Operasyonel Dogrulama ve Raporlama

Windows API çağrılarının izlenmesi ve değiştirilmesi işlemine ... adı verilir.

Bu bölümün pratik akışı şu sırayla ilerler:

  • API hooking

Cikti ve Kullanım Amaci

EDR bypass analizlerinde kullanılan araçları eşleştirin.

  • Process Hacker: Process ve bellek analizleri gerçekleştiren sistem aracı.
  • x64dbg: Windows uygulamalarını dinamik analiz eden debugger.
  • PE-sieve: Bellek üzerinde çalışan şüpheli payloadları analiz eden araç.

Son Kavram ve Cikis

Bu bölümde öne çıkan çekirdek kavram payload,kodlarının,gizlenmesi,imza,tabanlı,tespit,mekanizmalarının,atlatılmasını,kolaylaştırabilir olarak verilir. Payload obfuscation kullanımının önemini dizin.

Bu Egitimden Ne Kazanirsiniz?

Bu icerik, EDR Bypass Temelleri konusunu SOC L3 - Adversary Emulation - Red Teaming Simülasyonları baglaminda parcali degil, butunlu bir ogrenme akisina donusturur.
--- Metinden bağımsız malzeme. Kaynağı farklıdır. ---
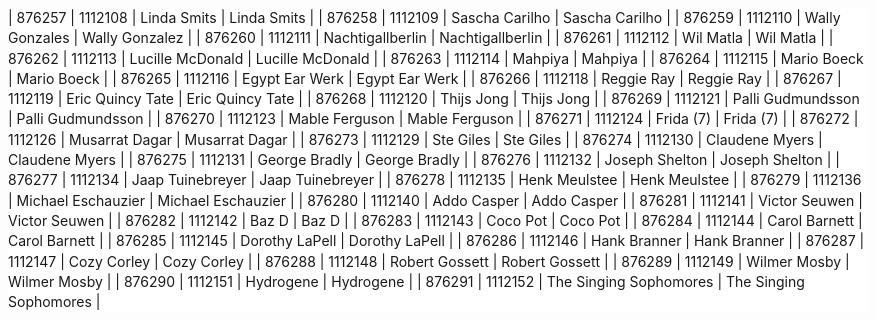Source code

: | 876257 | 1112108 | Linda Smits | Linda Smits |
| 876258 | 1112109 | Sascha Carilho | Sascha Carilho |
| 876259 | 1112110 | Wally Gonzales | Wally Gonzalez |
| 876260 | 1112111 | Nachtigallberlin | Nachtigallberlin |
| 876261 | 1112112 | Wil Matla | Wil Matla |
| 876262 | 1112113 | Lucille McDonald | Lucille McDonald |
| 876263 | 1112114 | Mahpiya | Mahpiya |
| 876264 | 1112115 | Mario Boeck | Mario Boeck |
| 876265 | 1112116 | Egypt Ear Werk | Egypt Ear Werk |
| 876266 | 1112118 | Reggie Ray | Reggie Ray |
| 876267 | 1112119 | Eric Quincy Tate | Eric Quincy Tate |
| 876268 | 1112120 | Thijs Jong | Thijs Jong |
| 876269 | 1112121 | Palli Gudmundsson | Palli Gudmundsson |
| 876270 | 1112123 | Mable Ferguson | Mable Ferguson |
| 876271 | 1112124 | Frida (7) | Frida (7) |
| 876272 | 1112126 | Musarrat Dagar | Musarrat Dagar |
| 876273 | 1112129 | Ste Giles | Ste Giles |
| 876274 | 1112130 | Claudene Myers | Claudene Myers |
| 876275 | 1112131 | George Bradly | George Bradly |
| 876276 | 1112132 | Joseph Shelton | Joseph Shelton |
| 876277 | 1112134 | Jaap Tuinebreyer | Jaap Tuinebreyer |
| 876278 | 1112135 | Henk Meulstee | Henk Meulstee |
| 876279 | 1112136 | Michael Eschauzier | Michael Eschauzier |
| 876280 | 1112140 | Addo Casper | Addo Casper |
| 876281 | 1112141 | Victor Seuwen | Victor Seuwen |
| 876282 | 1112142 | Baz D | Baz D |
| 876283 | 1112143 | Coco Pot | Coco Pot |
| 876284 | 1112144 | Carol Barnett | Carol Barnett |
| 876285 | 1112145 | Dorothy LaPell | Dorothy LaPell |
| 876286 | 1112146 | Hank Branner | Hank Branner |
| 876287 | 1112147 | Cozy Corley | Cozy Corley |
| 876288 | 1112148 | Robert Gossett | Robert Gossett |
| 876289 | 1112149 | Wilmer Mosby | Wilmer Mosby |
| 876290 | 1112151 | Hydrogene | Hydrogene |
| 876291 | 1112152 | The Singing Sophomores | The Singing Sophomores |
Yalnizca kavramlari ezberlemek yerine surec sirasini, bilesenler arasi iliskiyi ve hangi kanitin neden onemli oldugunu kavramayi hedefler.

Ozet

Bu ders kapsaminda one cikan basliklar: Behavior Analysis, Telemetry Collection, Threat Detection, Process Injection, In-Memory Execution, API Unhooking, Process Hacker, x64dbg, PE-sieve. Egitimin mantigi; once temel akis kurmak, sonra eslestirme ve kavram netlestirme yapmak, en sonda ise bulguyu operasyonel bir sonuca baglamaktir.